What you have to do
Put the lines of the records below into a numbered list, leaving out blank lines and pictures.

Data extracts

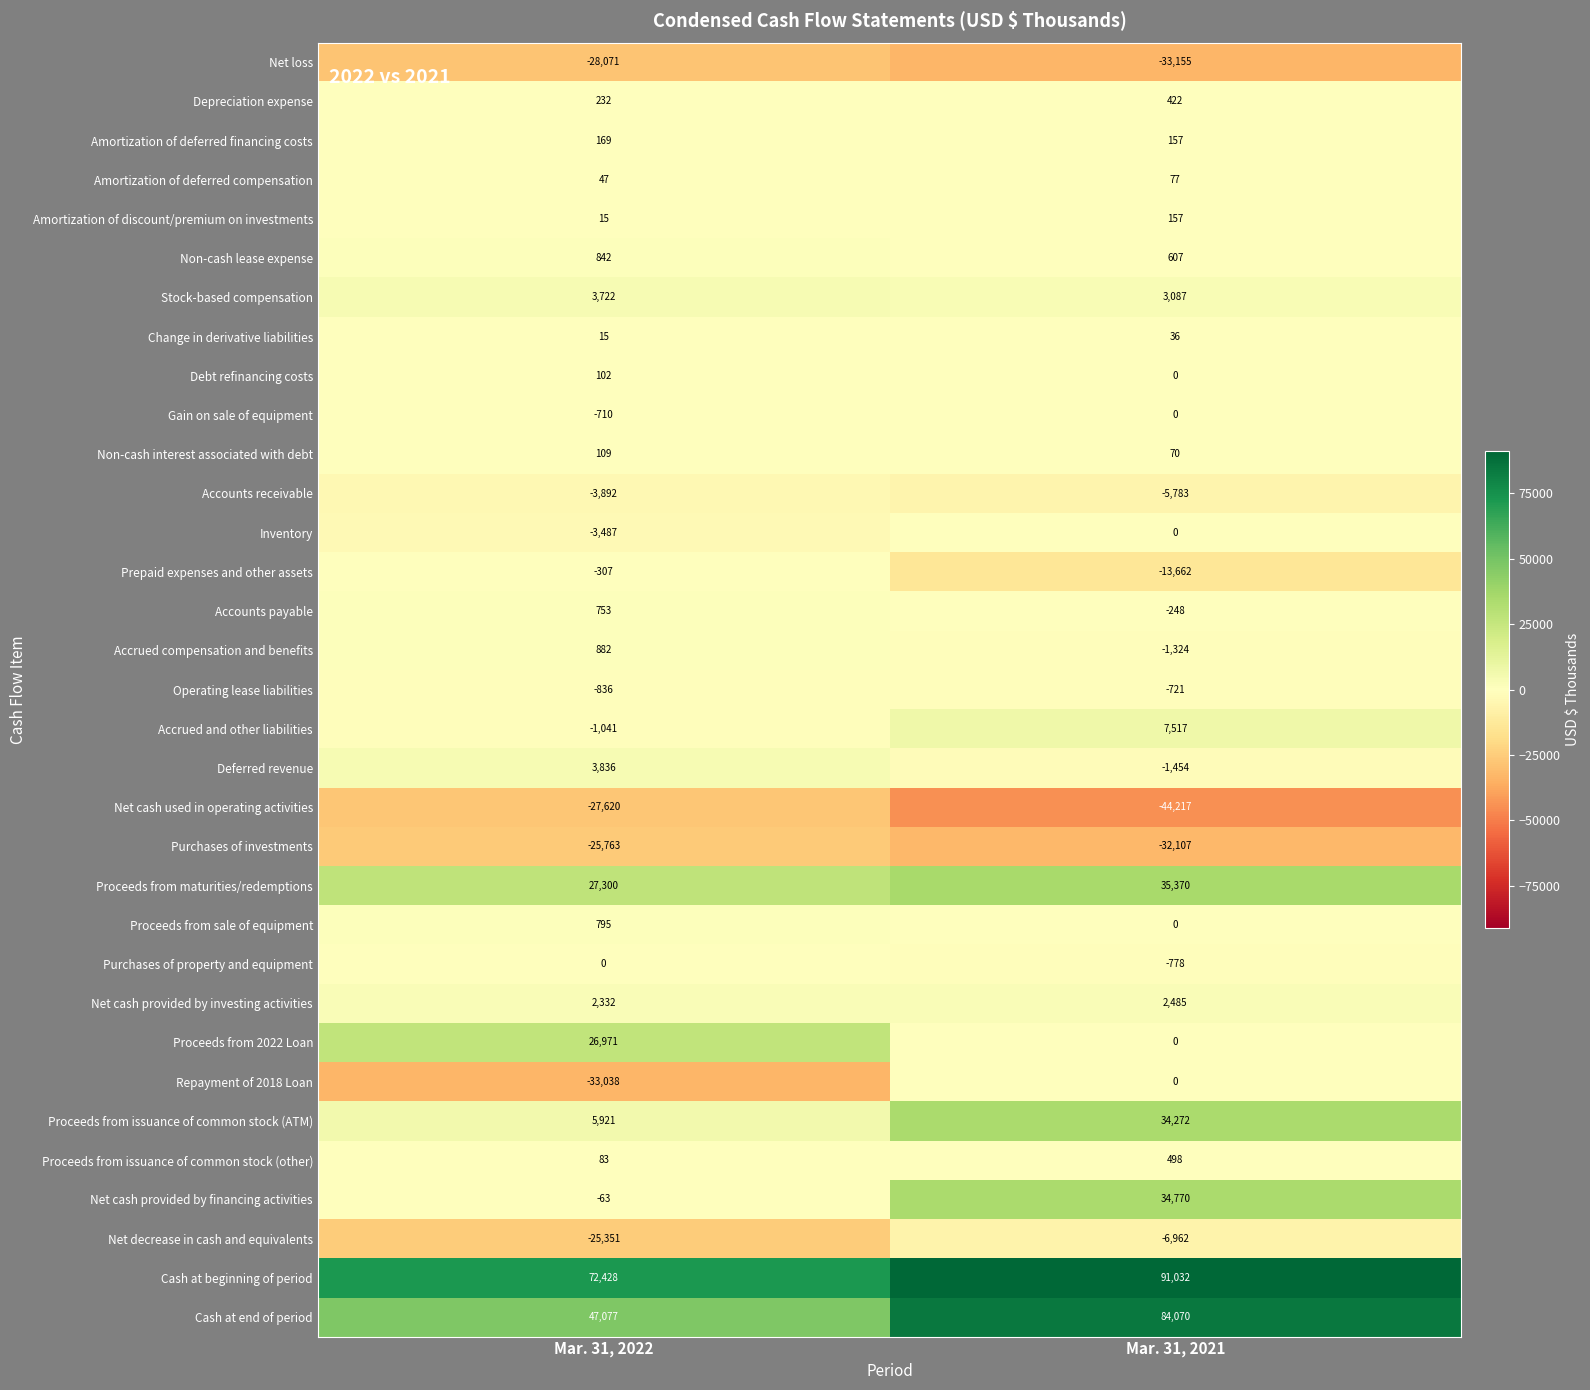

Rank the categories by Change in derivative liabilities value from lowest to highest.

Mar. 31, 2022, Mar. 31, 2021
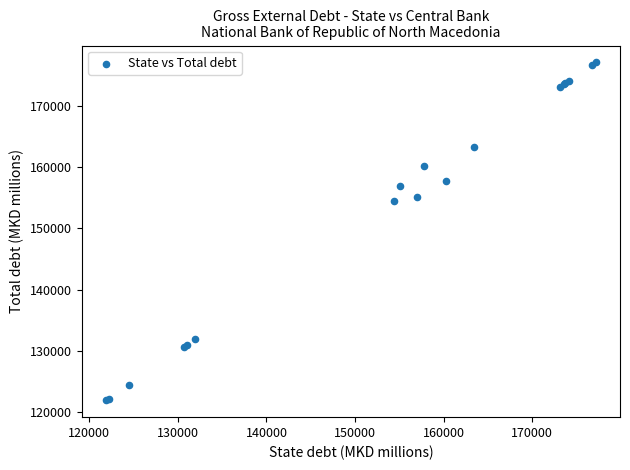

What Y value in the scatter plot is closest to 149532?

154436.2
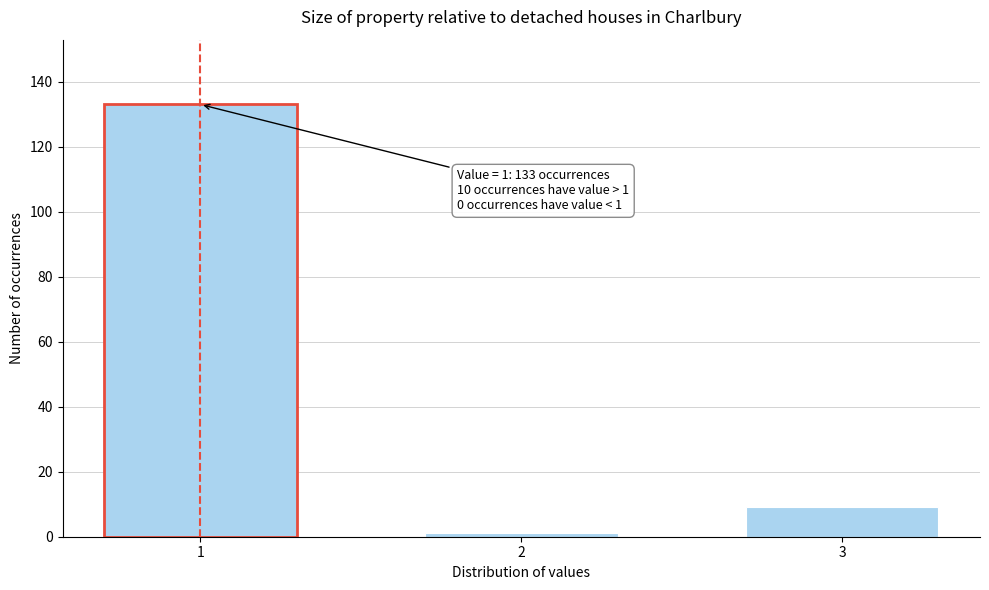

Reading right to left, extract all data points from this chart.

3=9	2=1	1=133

Response to this task
1. Rank the categories by Change in derivative liabilities value from lowest to highest.
2. Mar. 31, 2022, Mar. 31, 2021
3. What Y value in the scatter plot is closest to 149532?
4. 154436.2
5. Reading right to left, extract all data points from this chart.
6. 3=9	2=1	1=133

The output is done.